Interflora represents victory for brand owners - but how much protection does it really give?

United Kingdom

On May 21 2013 Mr Justice Arnold handed down a lengthy judgment which brought to an end (at first instance at least) the longstanding action between Interflora Inc and Marks and Spencer Plc (M&S) (Interflora Inc v Marks and Spencer Plc ([2013] EWHC 1291 (Ch), May 21 2013)).

The dispute had been running since 2008 after M&S purchased several keywords from the Google AdWords service (including 'Interflora') that read onto Interflora’s registered trademarks (UK trademark No 1329840 INTERFLORA and Community trademark No 909838 INTERFLORA). This purchase followed Google changing its policy in relation to keywords and trademarks in the United Kingdom, whereby it ceased blocking the purchase of keywords after receipt of a notification that such a word had been registered as a trademark.

M&S used such keywords in conjunction with advertisements for its own flower business. After a reference to the Court of Justice of the European Union (ECJ), interim hearings regarding the admissibility of evidence obtained from so-called witness gathering exercises and two associated appeals to the Court of Appeal, the judge found that M&S had infringed Interflora’s registered trademarks under Article 5(1)(a) of the First Trademarks Directive (89/104/EEC) and Article 9(1)a of the Community Trademark Regulation (40/94).

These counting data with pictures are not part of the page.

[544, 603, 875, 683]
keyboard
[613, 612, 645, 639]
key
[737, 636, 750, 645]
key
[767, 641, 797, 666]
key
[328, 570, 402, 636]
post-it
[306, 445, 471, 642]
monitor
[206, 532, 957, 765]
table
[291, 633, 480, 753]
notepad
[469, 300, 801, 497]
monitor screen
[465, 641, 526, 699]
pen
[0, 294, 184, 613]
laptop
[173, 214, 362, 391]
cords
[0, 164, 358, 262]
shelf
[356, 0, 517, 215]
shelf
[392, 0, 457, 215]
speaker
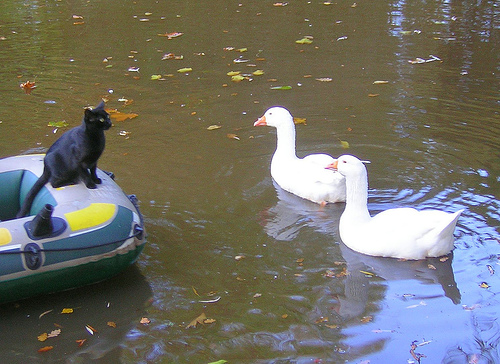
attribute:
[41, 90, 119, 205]
cat — black 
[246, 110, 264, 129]
beak — orange, duck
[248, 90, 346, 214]
duck — one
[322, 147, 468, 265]
duck — one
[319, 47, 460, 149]
pond — one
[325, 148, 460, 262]
duck — one, white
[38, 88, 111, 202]
cat — black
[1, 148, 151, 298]
boat — one, inflatable 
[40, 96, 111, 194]
cat — one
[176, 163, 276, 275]
water — brown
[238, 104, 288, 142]
beak — orange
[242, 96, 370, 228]
goose — white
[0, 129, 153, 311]
raft — green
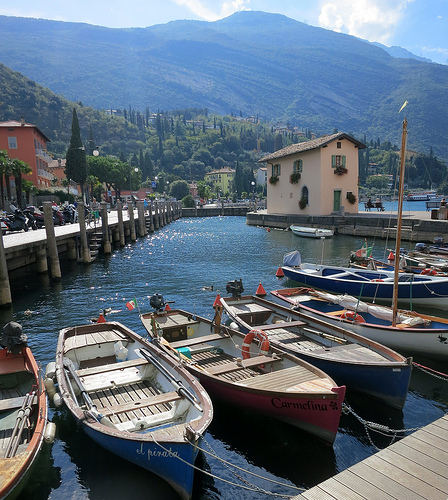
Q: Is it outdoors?
A: Yes, it is outdoors.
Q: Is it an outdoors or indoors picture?
A: It is outdoors.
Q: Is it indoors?
A: No, it is outdoors.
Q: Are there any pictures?
A: No, there are no pictures.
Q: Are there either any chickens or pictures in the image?
A: No, there are no pictures or chickens.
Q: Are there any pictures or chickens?
A: No, there are no pictures or chickens.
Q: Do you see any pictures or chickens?
A: No, there are no pictures or chickens.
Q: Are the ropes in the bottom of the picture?
A: Yes, the ropes are in the bottom of the image.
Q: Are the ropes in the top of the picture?
A: No, the ropes are in the bottom of the image.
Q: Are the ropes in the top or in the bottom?
A: The ropes are in the bottom of the image.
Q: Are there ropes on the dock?
A: Yes, there are ropes on the dock.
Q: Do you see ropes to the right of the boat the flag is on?
A: Yes, there are ropes to the right of the boat.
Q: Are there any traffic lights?
A: No, there are no traffic lights.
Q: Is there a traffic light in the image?
A: No, there are no traffic lights.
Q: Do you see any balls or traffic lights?
A: No, there are no traffic lights or balls.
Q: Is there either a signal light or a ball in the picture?
A: No, there are no traffic lights or balls.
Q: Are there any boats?
A: Yes, there is a boat.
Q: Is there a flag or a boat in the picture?
A: Yes, there is a boat.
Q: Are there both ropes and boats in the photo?
A: Yes, there are both a boat and a rope.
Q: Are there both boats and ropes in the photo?
A: Yes, there are both a boat and a rope.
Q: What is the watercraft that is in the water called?
A: The watercraft is a boat.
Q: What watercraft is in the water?
A: The watercraft is a boat.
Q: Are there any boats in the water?
A: Yes, there is a boat in the water.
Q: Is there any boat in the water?
A: Yes, there is a boat in the water.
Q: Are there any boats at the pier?
A: Yes, there is a boat at the pier.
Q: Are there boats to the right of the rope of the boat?
A: No, the boat is to the left of the rope.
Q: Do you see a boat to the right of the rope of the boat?
A: No, the boat is to the left of the rope.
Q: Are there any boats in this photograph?
A: Yes, there is a boat.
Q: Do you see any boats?
A: Yes, there is a boat.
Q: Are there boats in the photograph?
A: Yes, there is a boat.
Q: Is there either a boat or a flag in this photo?
A: Yes, there is a boat.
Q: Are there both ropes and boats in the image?
A: Yes, there are both a boat and a rope.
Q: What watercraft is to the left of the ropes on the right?
A: The watercraft is a boat.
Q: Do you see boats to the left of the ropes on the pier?
A: Yes, there is a boat to the left of the ropes.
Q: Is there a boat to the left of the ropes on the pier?
A: Yes, there is a boat to the left of the ropes.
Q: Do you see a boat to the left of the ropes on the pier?
A: Yes, there is a boat to the left of the ropes.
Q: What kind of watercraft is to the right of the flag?
A: The watercraft is a boat.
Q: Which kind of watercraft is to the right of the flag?
A: The watercraft is a boat.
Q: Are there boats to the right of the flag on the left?
A: Yes, there is a boat to the right of the flag.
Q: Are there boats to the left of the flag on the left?
A: No, the boat is to the right of the flag.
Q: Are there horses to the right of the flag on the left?
A: No, there is a boat to the right of the flag.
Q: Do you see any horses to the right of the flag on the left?
A: No, there is a boat to the right of the flag.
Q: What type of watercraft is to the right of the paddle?
A: The watercraft is a boat.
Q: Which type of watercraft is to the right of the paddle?
A: The watercraft is a boat.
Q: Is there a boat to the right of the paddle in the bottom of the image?
A: Yes, there is a boat to the right of the oar.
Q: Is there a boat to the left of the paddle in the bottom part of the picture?
A: No, the boat is to the right of the paddle.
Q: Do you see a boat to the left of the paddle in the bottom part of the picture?
A: No, the boat is to the right of the paddle.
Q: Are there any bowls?
A: No, there are no bowls.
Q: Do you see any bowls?
A: No, there are no bowls.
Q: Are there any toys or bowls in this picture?
A: No, there are no bowls or toys.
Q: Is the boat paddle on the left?
A: Yes, the paddle is on the left of the image.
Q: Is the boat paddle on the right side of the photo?
A: No, the paddle is on the left of the image.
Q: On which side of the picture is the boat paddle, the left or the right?
A: The oar is on the left of the image.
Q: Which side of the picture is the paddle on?
A: The paddle is on the left of the image.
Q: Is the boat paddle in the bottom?
A: Yes, the oar is in the bottom of the image.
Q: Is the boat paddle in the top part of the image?
A: No, the oar is in the bottom of the image.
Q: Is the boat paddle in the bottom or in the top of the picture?
A: The oar is in the bottom of the image.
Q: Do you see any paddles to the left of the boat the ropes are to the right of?
A: Yes, there is a paddle to the left of the boat.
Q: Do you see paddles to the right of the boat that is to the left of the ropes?
A: No, the paddle is to the left of the boat.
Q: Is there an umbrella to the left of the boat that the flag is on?
A: No, there is a paddle to the left of the boat.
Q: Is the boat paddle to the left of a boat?
A: Yes, the paddle is to the left of a boat.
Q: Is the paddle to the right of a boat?
A: No, the paddle is to the left of a boat.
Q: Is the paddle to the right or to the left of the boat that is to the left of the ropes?
A: The paddle is to the left of the boat.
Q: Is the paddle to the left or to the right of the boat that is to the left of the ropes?
A: The paddle is to the left of the boat.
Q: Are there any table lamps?
A: No, there are no table lamps.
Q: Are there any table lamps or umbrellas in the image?
A: No, there are no table lamps or umbrellas.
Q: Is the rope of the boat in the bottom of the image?
A: Yes, the rope is in the bottom of the image.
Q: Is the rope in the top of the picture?
A: No, the rope is in the bottom of the image.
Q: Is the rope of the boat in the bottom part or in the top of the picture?
A: The rope is in the bottom of the image.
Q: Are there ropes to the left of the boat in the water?
A: No, the rope is to the right of the boat.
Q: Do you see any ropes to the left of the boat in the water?
A: No, the rope is to the right of the boat.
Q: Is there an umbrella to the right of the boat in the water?
A: No, there is a rope to the right of the boat.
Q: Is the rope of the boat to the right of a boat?
A: Yes, the rope is to the right of a boat.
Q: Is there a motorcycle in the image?
A: Yes, there is a motorcycle.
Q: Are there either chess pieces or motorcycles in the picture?
A: Yes, there is a motorcycle.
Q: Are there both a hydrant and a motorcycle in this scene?
A: No, there is a motorcycle but no fire hydrants.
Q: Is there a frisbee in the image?
A: No, there are no frisbees.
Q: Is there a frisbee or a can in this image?
A: No, there are no frisbees or cans.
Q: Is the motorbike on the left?
A: Yes, the motorbike is on the left of the image.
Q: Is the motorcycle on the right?
A: No, the motorcycle is on the left of the image.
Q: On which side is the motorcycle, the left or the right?
A: The motorcycle is on the left of the image.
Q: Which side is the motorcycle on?
A: The motorcycle is on the left of the image.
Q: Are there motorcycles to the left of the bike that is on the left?
A: Yes, there is a motorcycle to the left of the bike.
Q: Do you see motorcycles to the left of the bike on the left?
A: Yes, there is a motorcycle to the left of the bike.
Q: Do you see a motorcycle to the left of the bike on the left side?
A: Yes, there is a motorcycle to the left of the bike.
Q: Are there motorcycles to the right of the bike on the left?
A: No, the motorcycle is to the left of the bike.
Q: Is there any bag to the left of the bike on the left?
A: No, there is a motorcycle to the left of the bike.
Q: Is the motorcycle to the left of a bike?
A: Yes, the motorcycle is to the left of a bike.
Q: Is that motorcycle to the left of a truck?
A: No, the motorcycle is to the left of a bike.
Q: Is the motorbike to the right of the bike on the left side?
A: No, the motorbike is to the left of the bike.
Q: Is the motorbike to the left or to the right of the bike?
A: The motorbike is to the left of the bike.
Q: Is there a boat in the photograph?
A: Yes, there is a boat.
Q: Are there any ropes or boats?
A: Yes, there is a boat.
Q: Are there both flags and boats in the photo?
A: Yes, there are both a boat and a flag.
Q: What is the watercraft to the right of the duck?
A: The watercraft is a boat.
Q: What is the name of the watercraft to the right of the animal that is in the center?
A: The watercraft is a boat.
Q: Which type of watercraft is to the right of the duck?
A: The watercraft is a boat.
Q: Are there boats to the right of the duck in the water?
A: Yes, there is a boat to the right of the duck.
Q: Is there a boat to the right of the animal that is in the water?
A: Yes, there is a boat to the right of the duck.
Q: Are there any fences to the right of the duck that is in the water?
A: No, there is a boat to the right of the duck.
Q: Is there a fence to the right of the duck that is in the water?
A: No, there is a boat to the right of the duck.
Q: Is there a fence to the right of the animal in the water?
A: No, there is a boat to the right of the duck.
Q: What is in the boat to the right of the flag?
A: The life preserver is in the boat.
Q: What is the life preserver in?
A: The life preserver is in the boat.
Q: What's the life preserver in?
A: The life preserver is in the boat.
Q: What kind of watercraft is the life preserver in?
A: The life preserver is in the boat.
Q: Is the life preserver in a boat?
A: Yes, the life preserver is in a boat.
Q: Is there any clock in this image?
A: No, there are no clocks.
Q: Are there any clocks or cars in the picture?
A: No, there are no clocks or cars.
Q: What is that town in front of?
A: The town is in front of the mountain.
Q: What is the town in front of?
A: The town is in front of the mountain.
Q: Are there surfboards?
A: No, there are no surfboards.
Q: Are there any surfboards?
A: No, there are no surfboards.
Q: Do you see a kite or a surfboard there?
A: No, there are no surfboards or kites.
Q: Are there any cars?
A: No, there are no cars.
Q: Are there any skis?
A: No, there are no skis.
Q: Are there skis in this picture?
A: No, there are no skis.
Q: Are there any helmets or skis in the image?
A: No, there are no skis or helmets.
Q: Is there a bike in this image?
A: Yes, there is a bike.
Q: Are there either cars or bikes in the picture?
A: Yes, there is a bike.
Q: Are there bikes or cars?
A: Yes, there is a bike.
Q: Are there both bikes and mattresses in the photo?
A: No, there is a bike but no mattresses.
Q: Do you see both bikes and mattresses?
A: No, there is a bike but no mattresses.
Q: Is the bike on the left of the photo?
A: Yes, the bike is on the left of the image.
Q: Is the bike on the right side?
A: No, the bike is on the left of the image.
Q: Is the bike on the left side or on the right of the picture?
A: The bike is on the left of the image.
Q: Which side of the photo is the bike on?
A: The bike is on the left of the image.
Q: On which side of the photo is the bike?
A: The bike is on the left of the image.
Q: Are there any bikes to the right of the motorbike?
A: Yes, there is a bike to the right of the motorbike.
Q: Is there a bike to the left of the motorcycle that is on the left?
A: No, the bike is to the right of the motorcycle.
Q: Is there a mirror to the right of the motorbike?
A: No, there is a bike to the right of the motorbike.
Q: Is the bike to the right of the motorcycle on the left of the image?
A: Yes, the bike is to the right of the motorcycle.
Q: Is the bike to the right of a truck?
A: No, the bike is to the right of the motorcycle.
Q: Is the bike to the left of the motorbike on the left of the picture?
A: No, the bike is to the right of the motorcycle.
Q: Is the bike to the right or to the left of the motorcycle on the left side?
A: The bike is to the right of the motorbike.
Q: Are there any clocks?
A: No, there are no clocks.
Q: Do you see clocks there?
A: No, there are no clocks.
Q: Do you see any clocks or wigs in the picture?
A: No, there are no clocks or wigs.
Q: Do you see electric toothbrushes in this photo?
A: No, there are no electric toothbrushes.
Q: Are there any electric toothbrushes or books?
A: No, there are no electric toothbrushes or books.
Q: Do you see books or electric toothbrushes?
A: No, there are no electric toothbrushes or books.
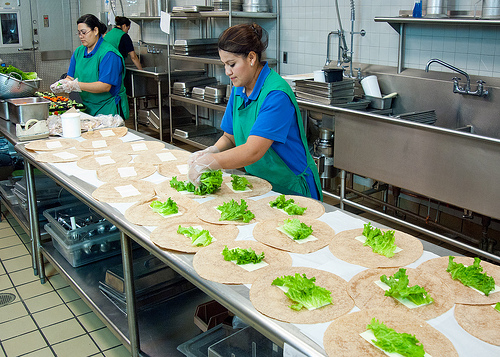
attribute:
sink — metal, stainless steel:
[285, 59, 499, 220]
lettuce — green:
[148, 172, 499, 354]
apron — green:
[232, 68, 322, 198]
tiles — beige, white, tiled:
[2, 202, 132, 356]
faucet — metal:
[424, 59, 490, 97]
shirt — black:
[104, 26, 133, 58]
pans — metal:
[134, 0, 367, 141]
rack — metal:
[172, 1, 283, 162]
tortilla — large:
[192, 237, 295, 285]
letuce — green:
[168, 170, 225, 198]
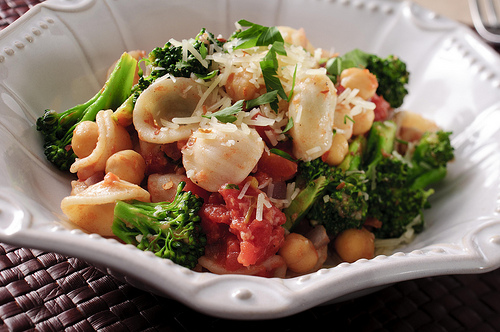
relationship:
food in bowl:
[37, 22, 459, 270] [4, 1, 496, 313]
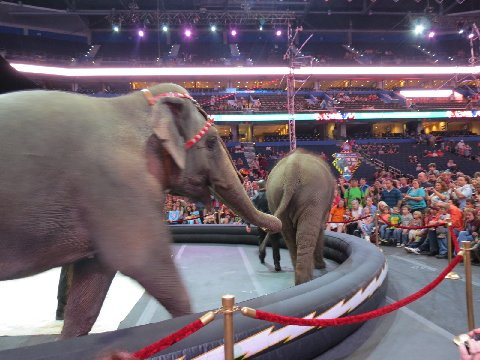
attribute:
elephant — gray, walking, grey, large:
[0, 82, 281, 342]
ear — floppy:
[151, 97, 190, 169]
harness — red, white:
[141, 81, 215, 157]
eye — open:
[207, 135, 218, 149]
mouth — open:
[204, 171, 224, 212]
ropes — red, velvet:
[132, 210, 464, 358]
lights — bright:
[8, 15, 479, 121]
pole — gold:
[460, 240, 476, 334]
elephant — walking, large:
[259, 149, 334, 282]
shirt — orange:
[330, 203, 346, 223]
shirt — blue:
[405, 187, 428, 210]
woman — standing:
[403, 177, 424, 214]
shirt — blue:
[381, 187, 402, 206]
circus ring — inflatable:
[0, 223, 388, 359]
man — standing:
[344, 178, 363, 209]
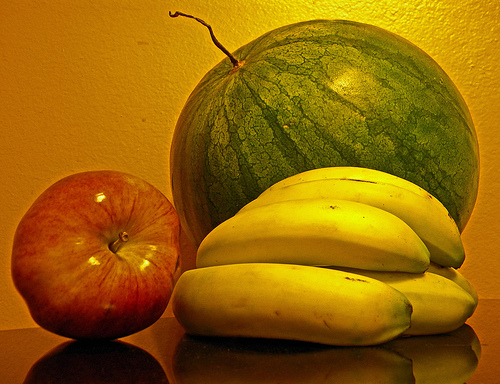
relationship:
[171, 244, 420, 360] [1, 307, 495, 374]
banana on table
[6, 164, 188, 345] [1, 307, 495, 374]
apple on table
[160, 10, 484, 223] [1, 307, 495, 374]
watermelon on table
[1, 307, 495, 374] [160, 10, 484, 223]
table under watermelon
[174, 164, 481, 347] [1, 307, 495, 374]
bananas on table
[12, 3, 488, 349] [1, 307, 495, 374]
fruit on table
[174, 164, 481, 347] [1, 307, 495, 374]
bananas are on top of table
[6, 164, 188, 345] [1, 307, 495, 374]
apple on top of table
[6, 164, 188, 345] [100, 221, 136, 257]
apple has stem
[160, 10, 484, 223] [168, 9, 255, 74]
watermelon has stem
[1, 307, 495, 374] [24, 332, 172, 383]
table has reflection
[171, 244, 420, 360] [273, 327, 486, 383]
banana has reflection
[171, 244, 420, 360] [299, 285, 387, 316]
banana has skin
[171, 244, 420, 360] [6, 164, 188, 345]
banana next to apple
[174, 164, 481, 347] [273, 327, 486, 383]
bananas have reflection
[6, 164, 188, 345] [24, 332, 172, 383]
apple has reflection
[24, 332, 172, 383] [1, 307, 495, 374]
reflection on table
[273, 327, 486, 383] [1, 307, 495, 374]
reflection on table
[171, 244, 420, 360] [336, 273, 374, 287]
banana has spot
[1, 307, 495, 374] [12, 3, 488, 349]
table beneath fruit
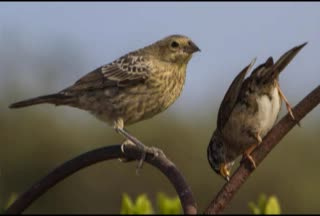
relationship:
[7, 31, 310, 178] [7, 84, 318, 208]
birds on branch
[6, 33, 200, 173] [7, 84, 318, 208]
bird on branch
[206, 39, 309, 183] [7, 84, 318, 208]
bird on branch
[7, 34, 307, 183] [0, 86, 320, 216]
birds in pole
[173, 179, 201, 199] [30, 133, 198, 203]
white spot on branch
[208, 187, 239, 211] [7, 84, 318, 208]
knob on branch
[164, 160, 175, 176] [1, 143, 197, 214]
knob on branch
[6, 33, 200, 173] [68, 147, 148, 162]
bird on branch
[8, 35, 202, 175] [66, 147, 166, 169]
bird standing on branch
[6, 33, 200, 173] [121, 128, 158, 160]
bird has leg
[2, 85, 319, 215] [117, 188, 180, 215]
plant has leaves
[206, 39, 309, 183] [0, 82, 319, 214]
bird on pole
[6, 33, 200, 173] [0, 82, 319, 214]
bird on pole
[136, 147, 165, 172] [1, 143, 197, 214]
claw on branch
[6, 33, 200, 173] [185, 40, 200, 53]
bird has beak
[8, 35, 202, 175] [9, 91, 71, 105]
bird has tail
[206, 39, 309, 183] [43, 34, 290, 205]
bird on branch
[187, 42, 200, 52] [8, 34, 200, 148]
beak of bird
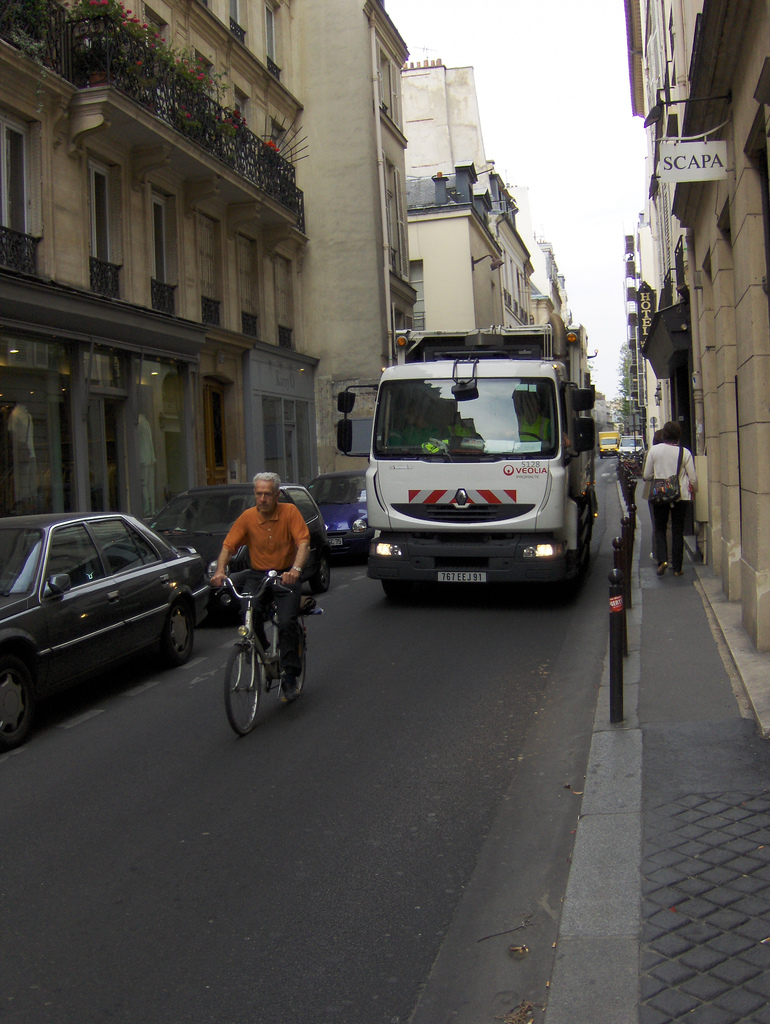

While the judgment sets out a great deal of factual background to the matter, and presents a thorough overview of the law in this area, the points of practical interest for rights holders, and indeed those considering the use of keywords for which there is a related registered trademark, are to be found within the final few pages of the judgment where the law - in particular, the answers from the ECJ to the several questions that had been posed in this case, is being applied to the facts.

In this regard, the key issue that the judge had to grapple with was whether M&S’s use of the signs (the keywords complained of) adversely affected the origin function of the INTERFLORA marks, and in this regard, whether the M&S advertisements did not:

enable reasonably well-informed and reasonably observant internet users, or enable them only with difficulty, to ascertain whether M&S's flower delivery service originates from Interflora, or an undertaking economically connected with Interflora, or originates from a third party”.

In answering this question, the judge considered three factors.

  1. Whether the reasonably well-informed and reasonably observant internet user is deemed to be aware, on the basis of his/her general knowledge of the market, that M&S's flower delivery service is not part of the Interflora network, but is in competition with it - on the facts, the judge found that it would not be clear that this separation was generally known at any material time.

  2. Whether M&S's advertisements enable the reasonably well-informed and reasonably observant internet user to tell that M&S's flower delivery service is not part of the Interflora network - the judge found, on the facts, that there was nothing in the relevant M&S advertisements that would alert the user of the search service to the fact that M&S’s flower service was not part of the Interflora network.

  3. The nature of the Interflora network - referring to the ruling of the ECJ, the judge stated that:

    because Interflora's network consists of a large number of retailers of varying size and profile, it may be particularly difficult for the reasonably well-informed and reasonably observant internet user to determine this in the absence of any indication from the advertiser. In my judgment, this confirms that the onus lies on the advertiser to ensure that the advertisement makes it clear that advertised goods or services do not originate from the trademark proprietor.”

    The background facts made it “all the more plausible that there should be a connection between M&S's flower delivery service and the Interflora network”.

As a result of these findings, and after a consideration of various other factors raised by the parties, the judge found that:

a significant proportion of the consumers who searched for 'interflora'... and then clicked on M&S's advertisements displayed in response to those searches, were led to believe, incorrectly, that M&S's flower delivery service was part of the Interflora network. Thus M&S's use of ['interflora'] had an adverse effect on the origin function of the trademarks. Furthermore, I conclude that this is still the case even now. It follows that M&S has infringed the trademarks under Article 5(1)(a) of the directive and Article 9(1)(a) of the regulation.

While the decision is a positive outcome for brand owners seeking to prevent competitors from using keywords associated with their trademarks, one wonders how wide a protection this decision actually affords. The decision turns on its facts and the nature of the Interflora business model and its tie-ins with other major retailers is clearly central to the finding of infringement. Reading between the lines of points 1 to 3 above, and the more detailed account of these matters in the judgment, one can see that a well-worded advert with disclaimer, or indeed keyword use from a competitor who is going to be known to the reasonably well-informed and reasonably observant internet users as a competitor, could escape infringement under these principles.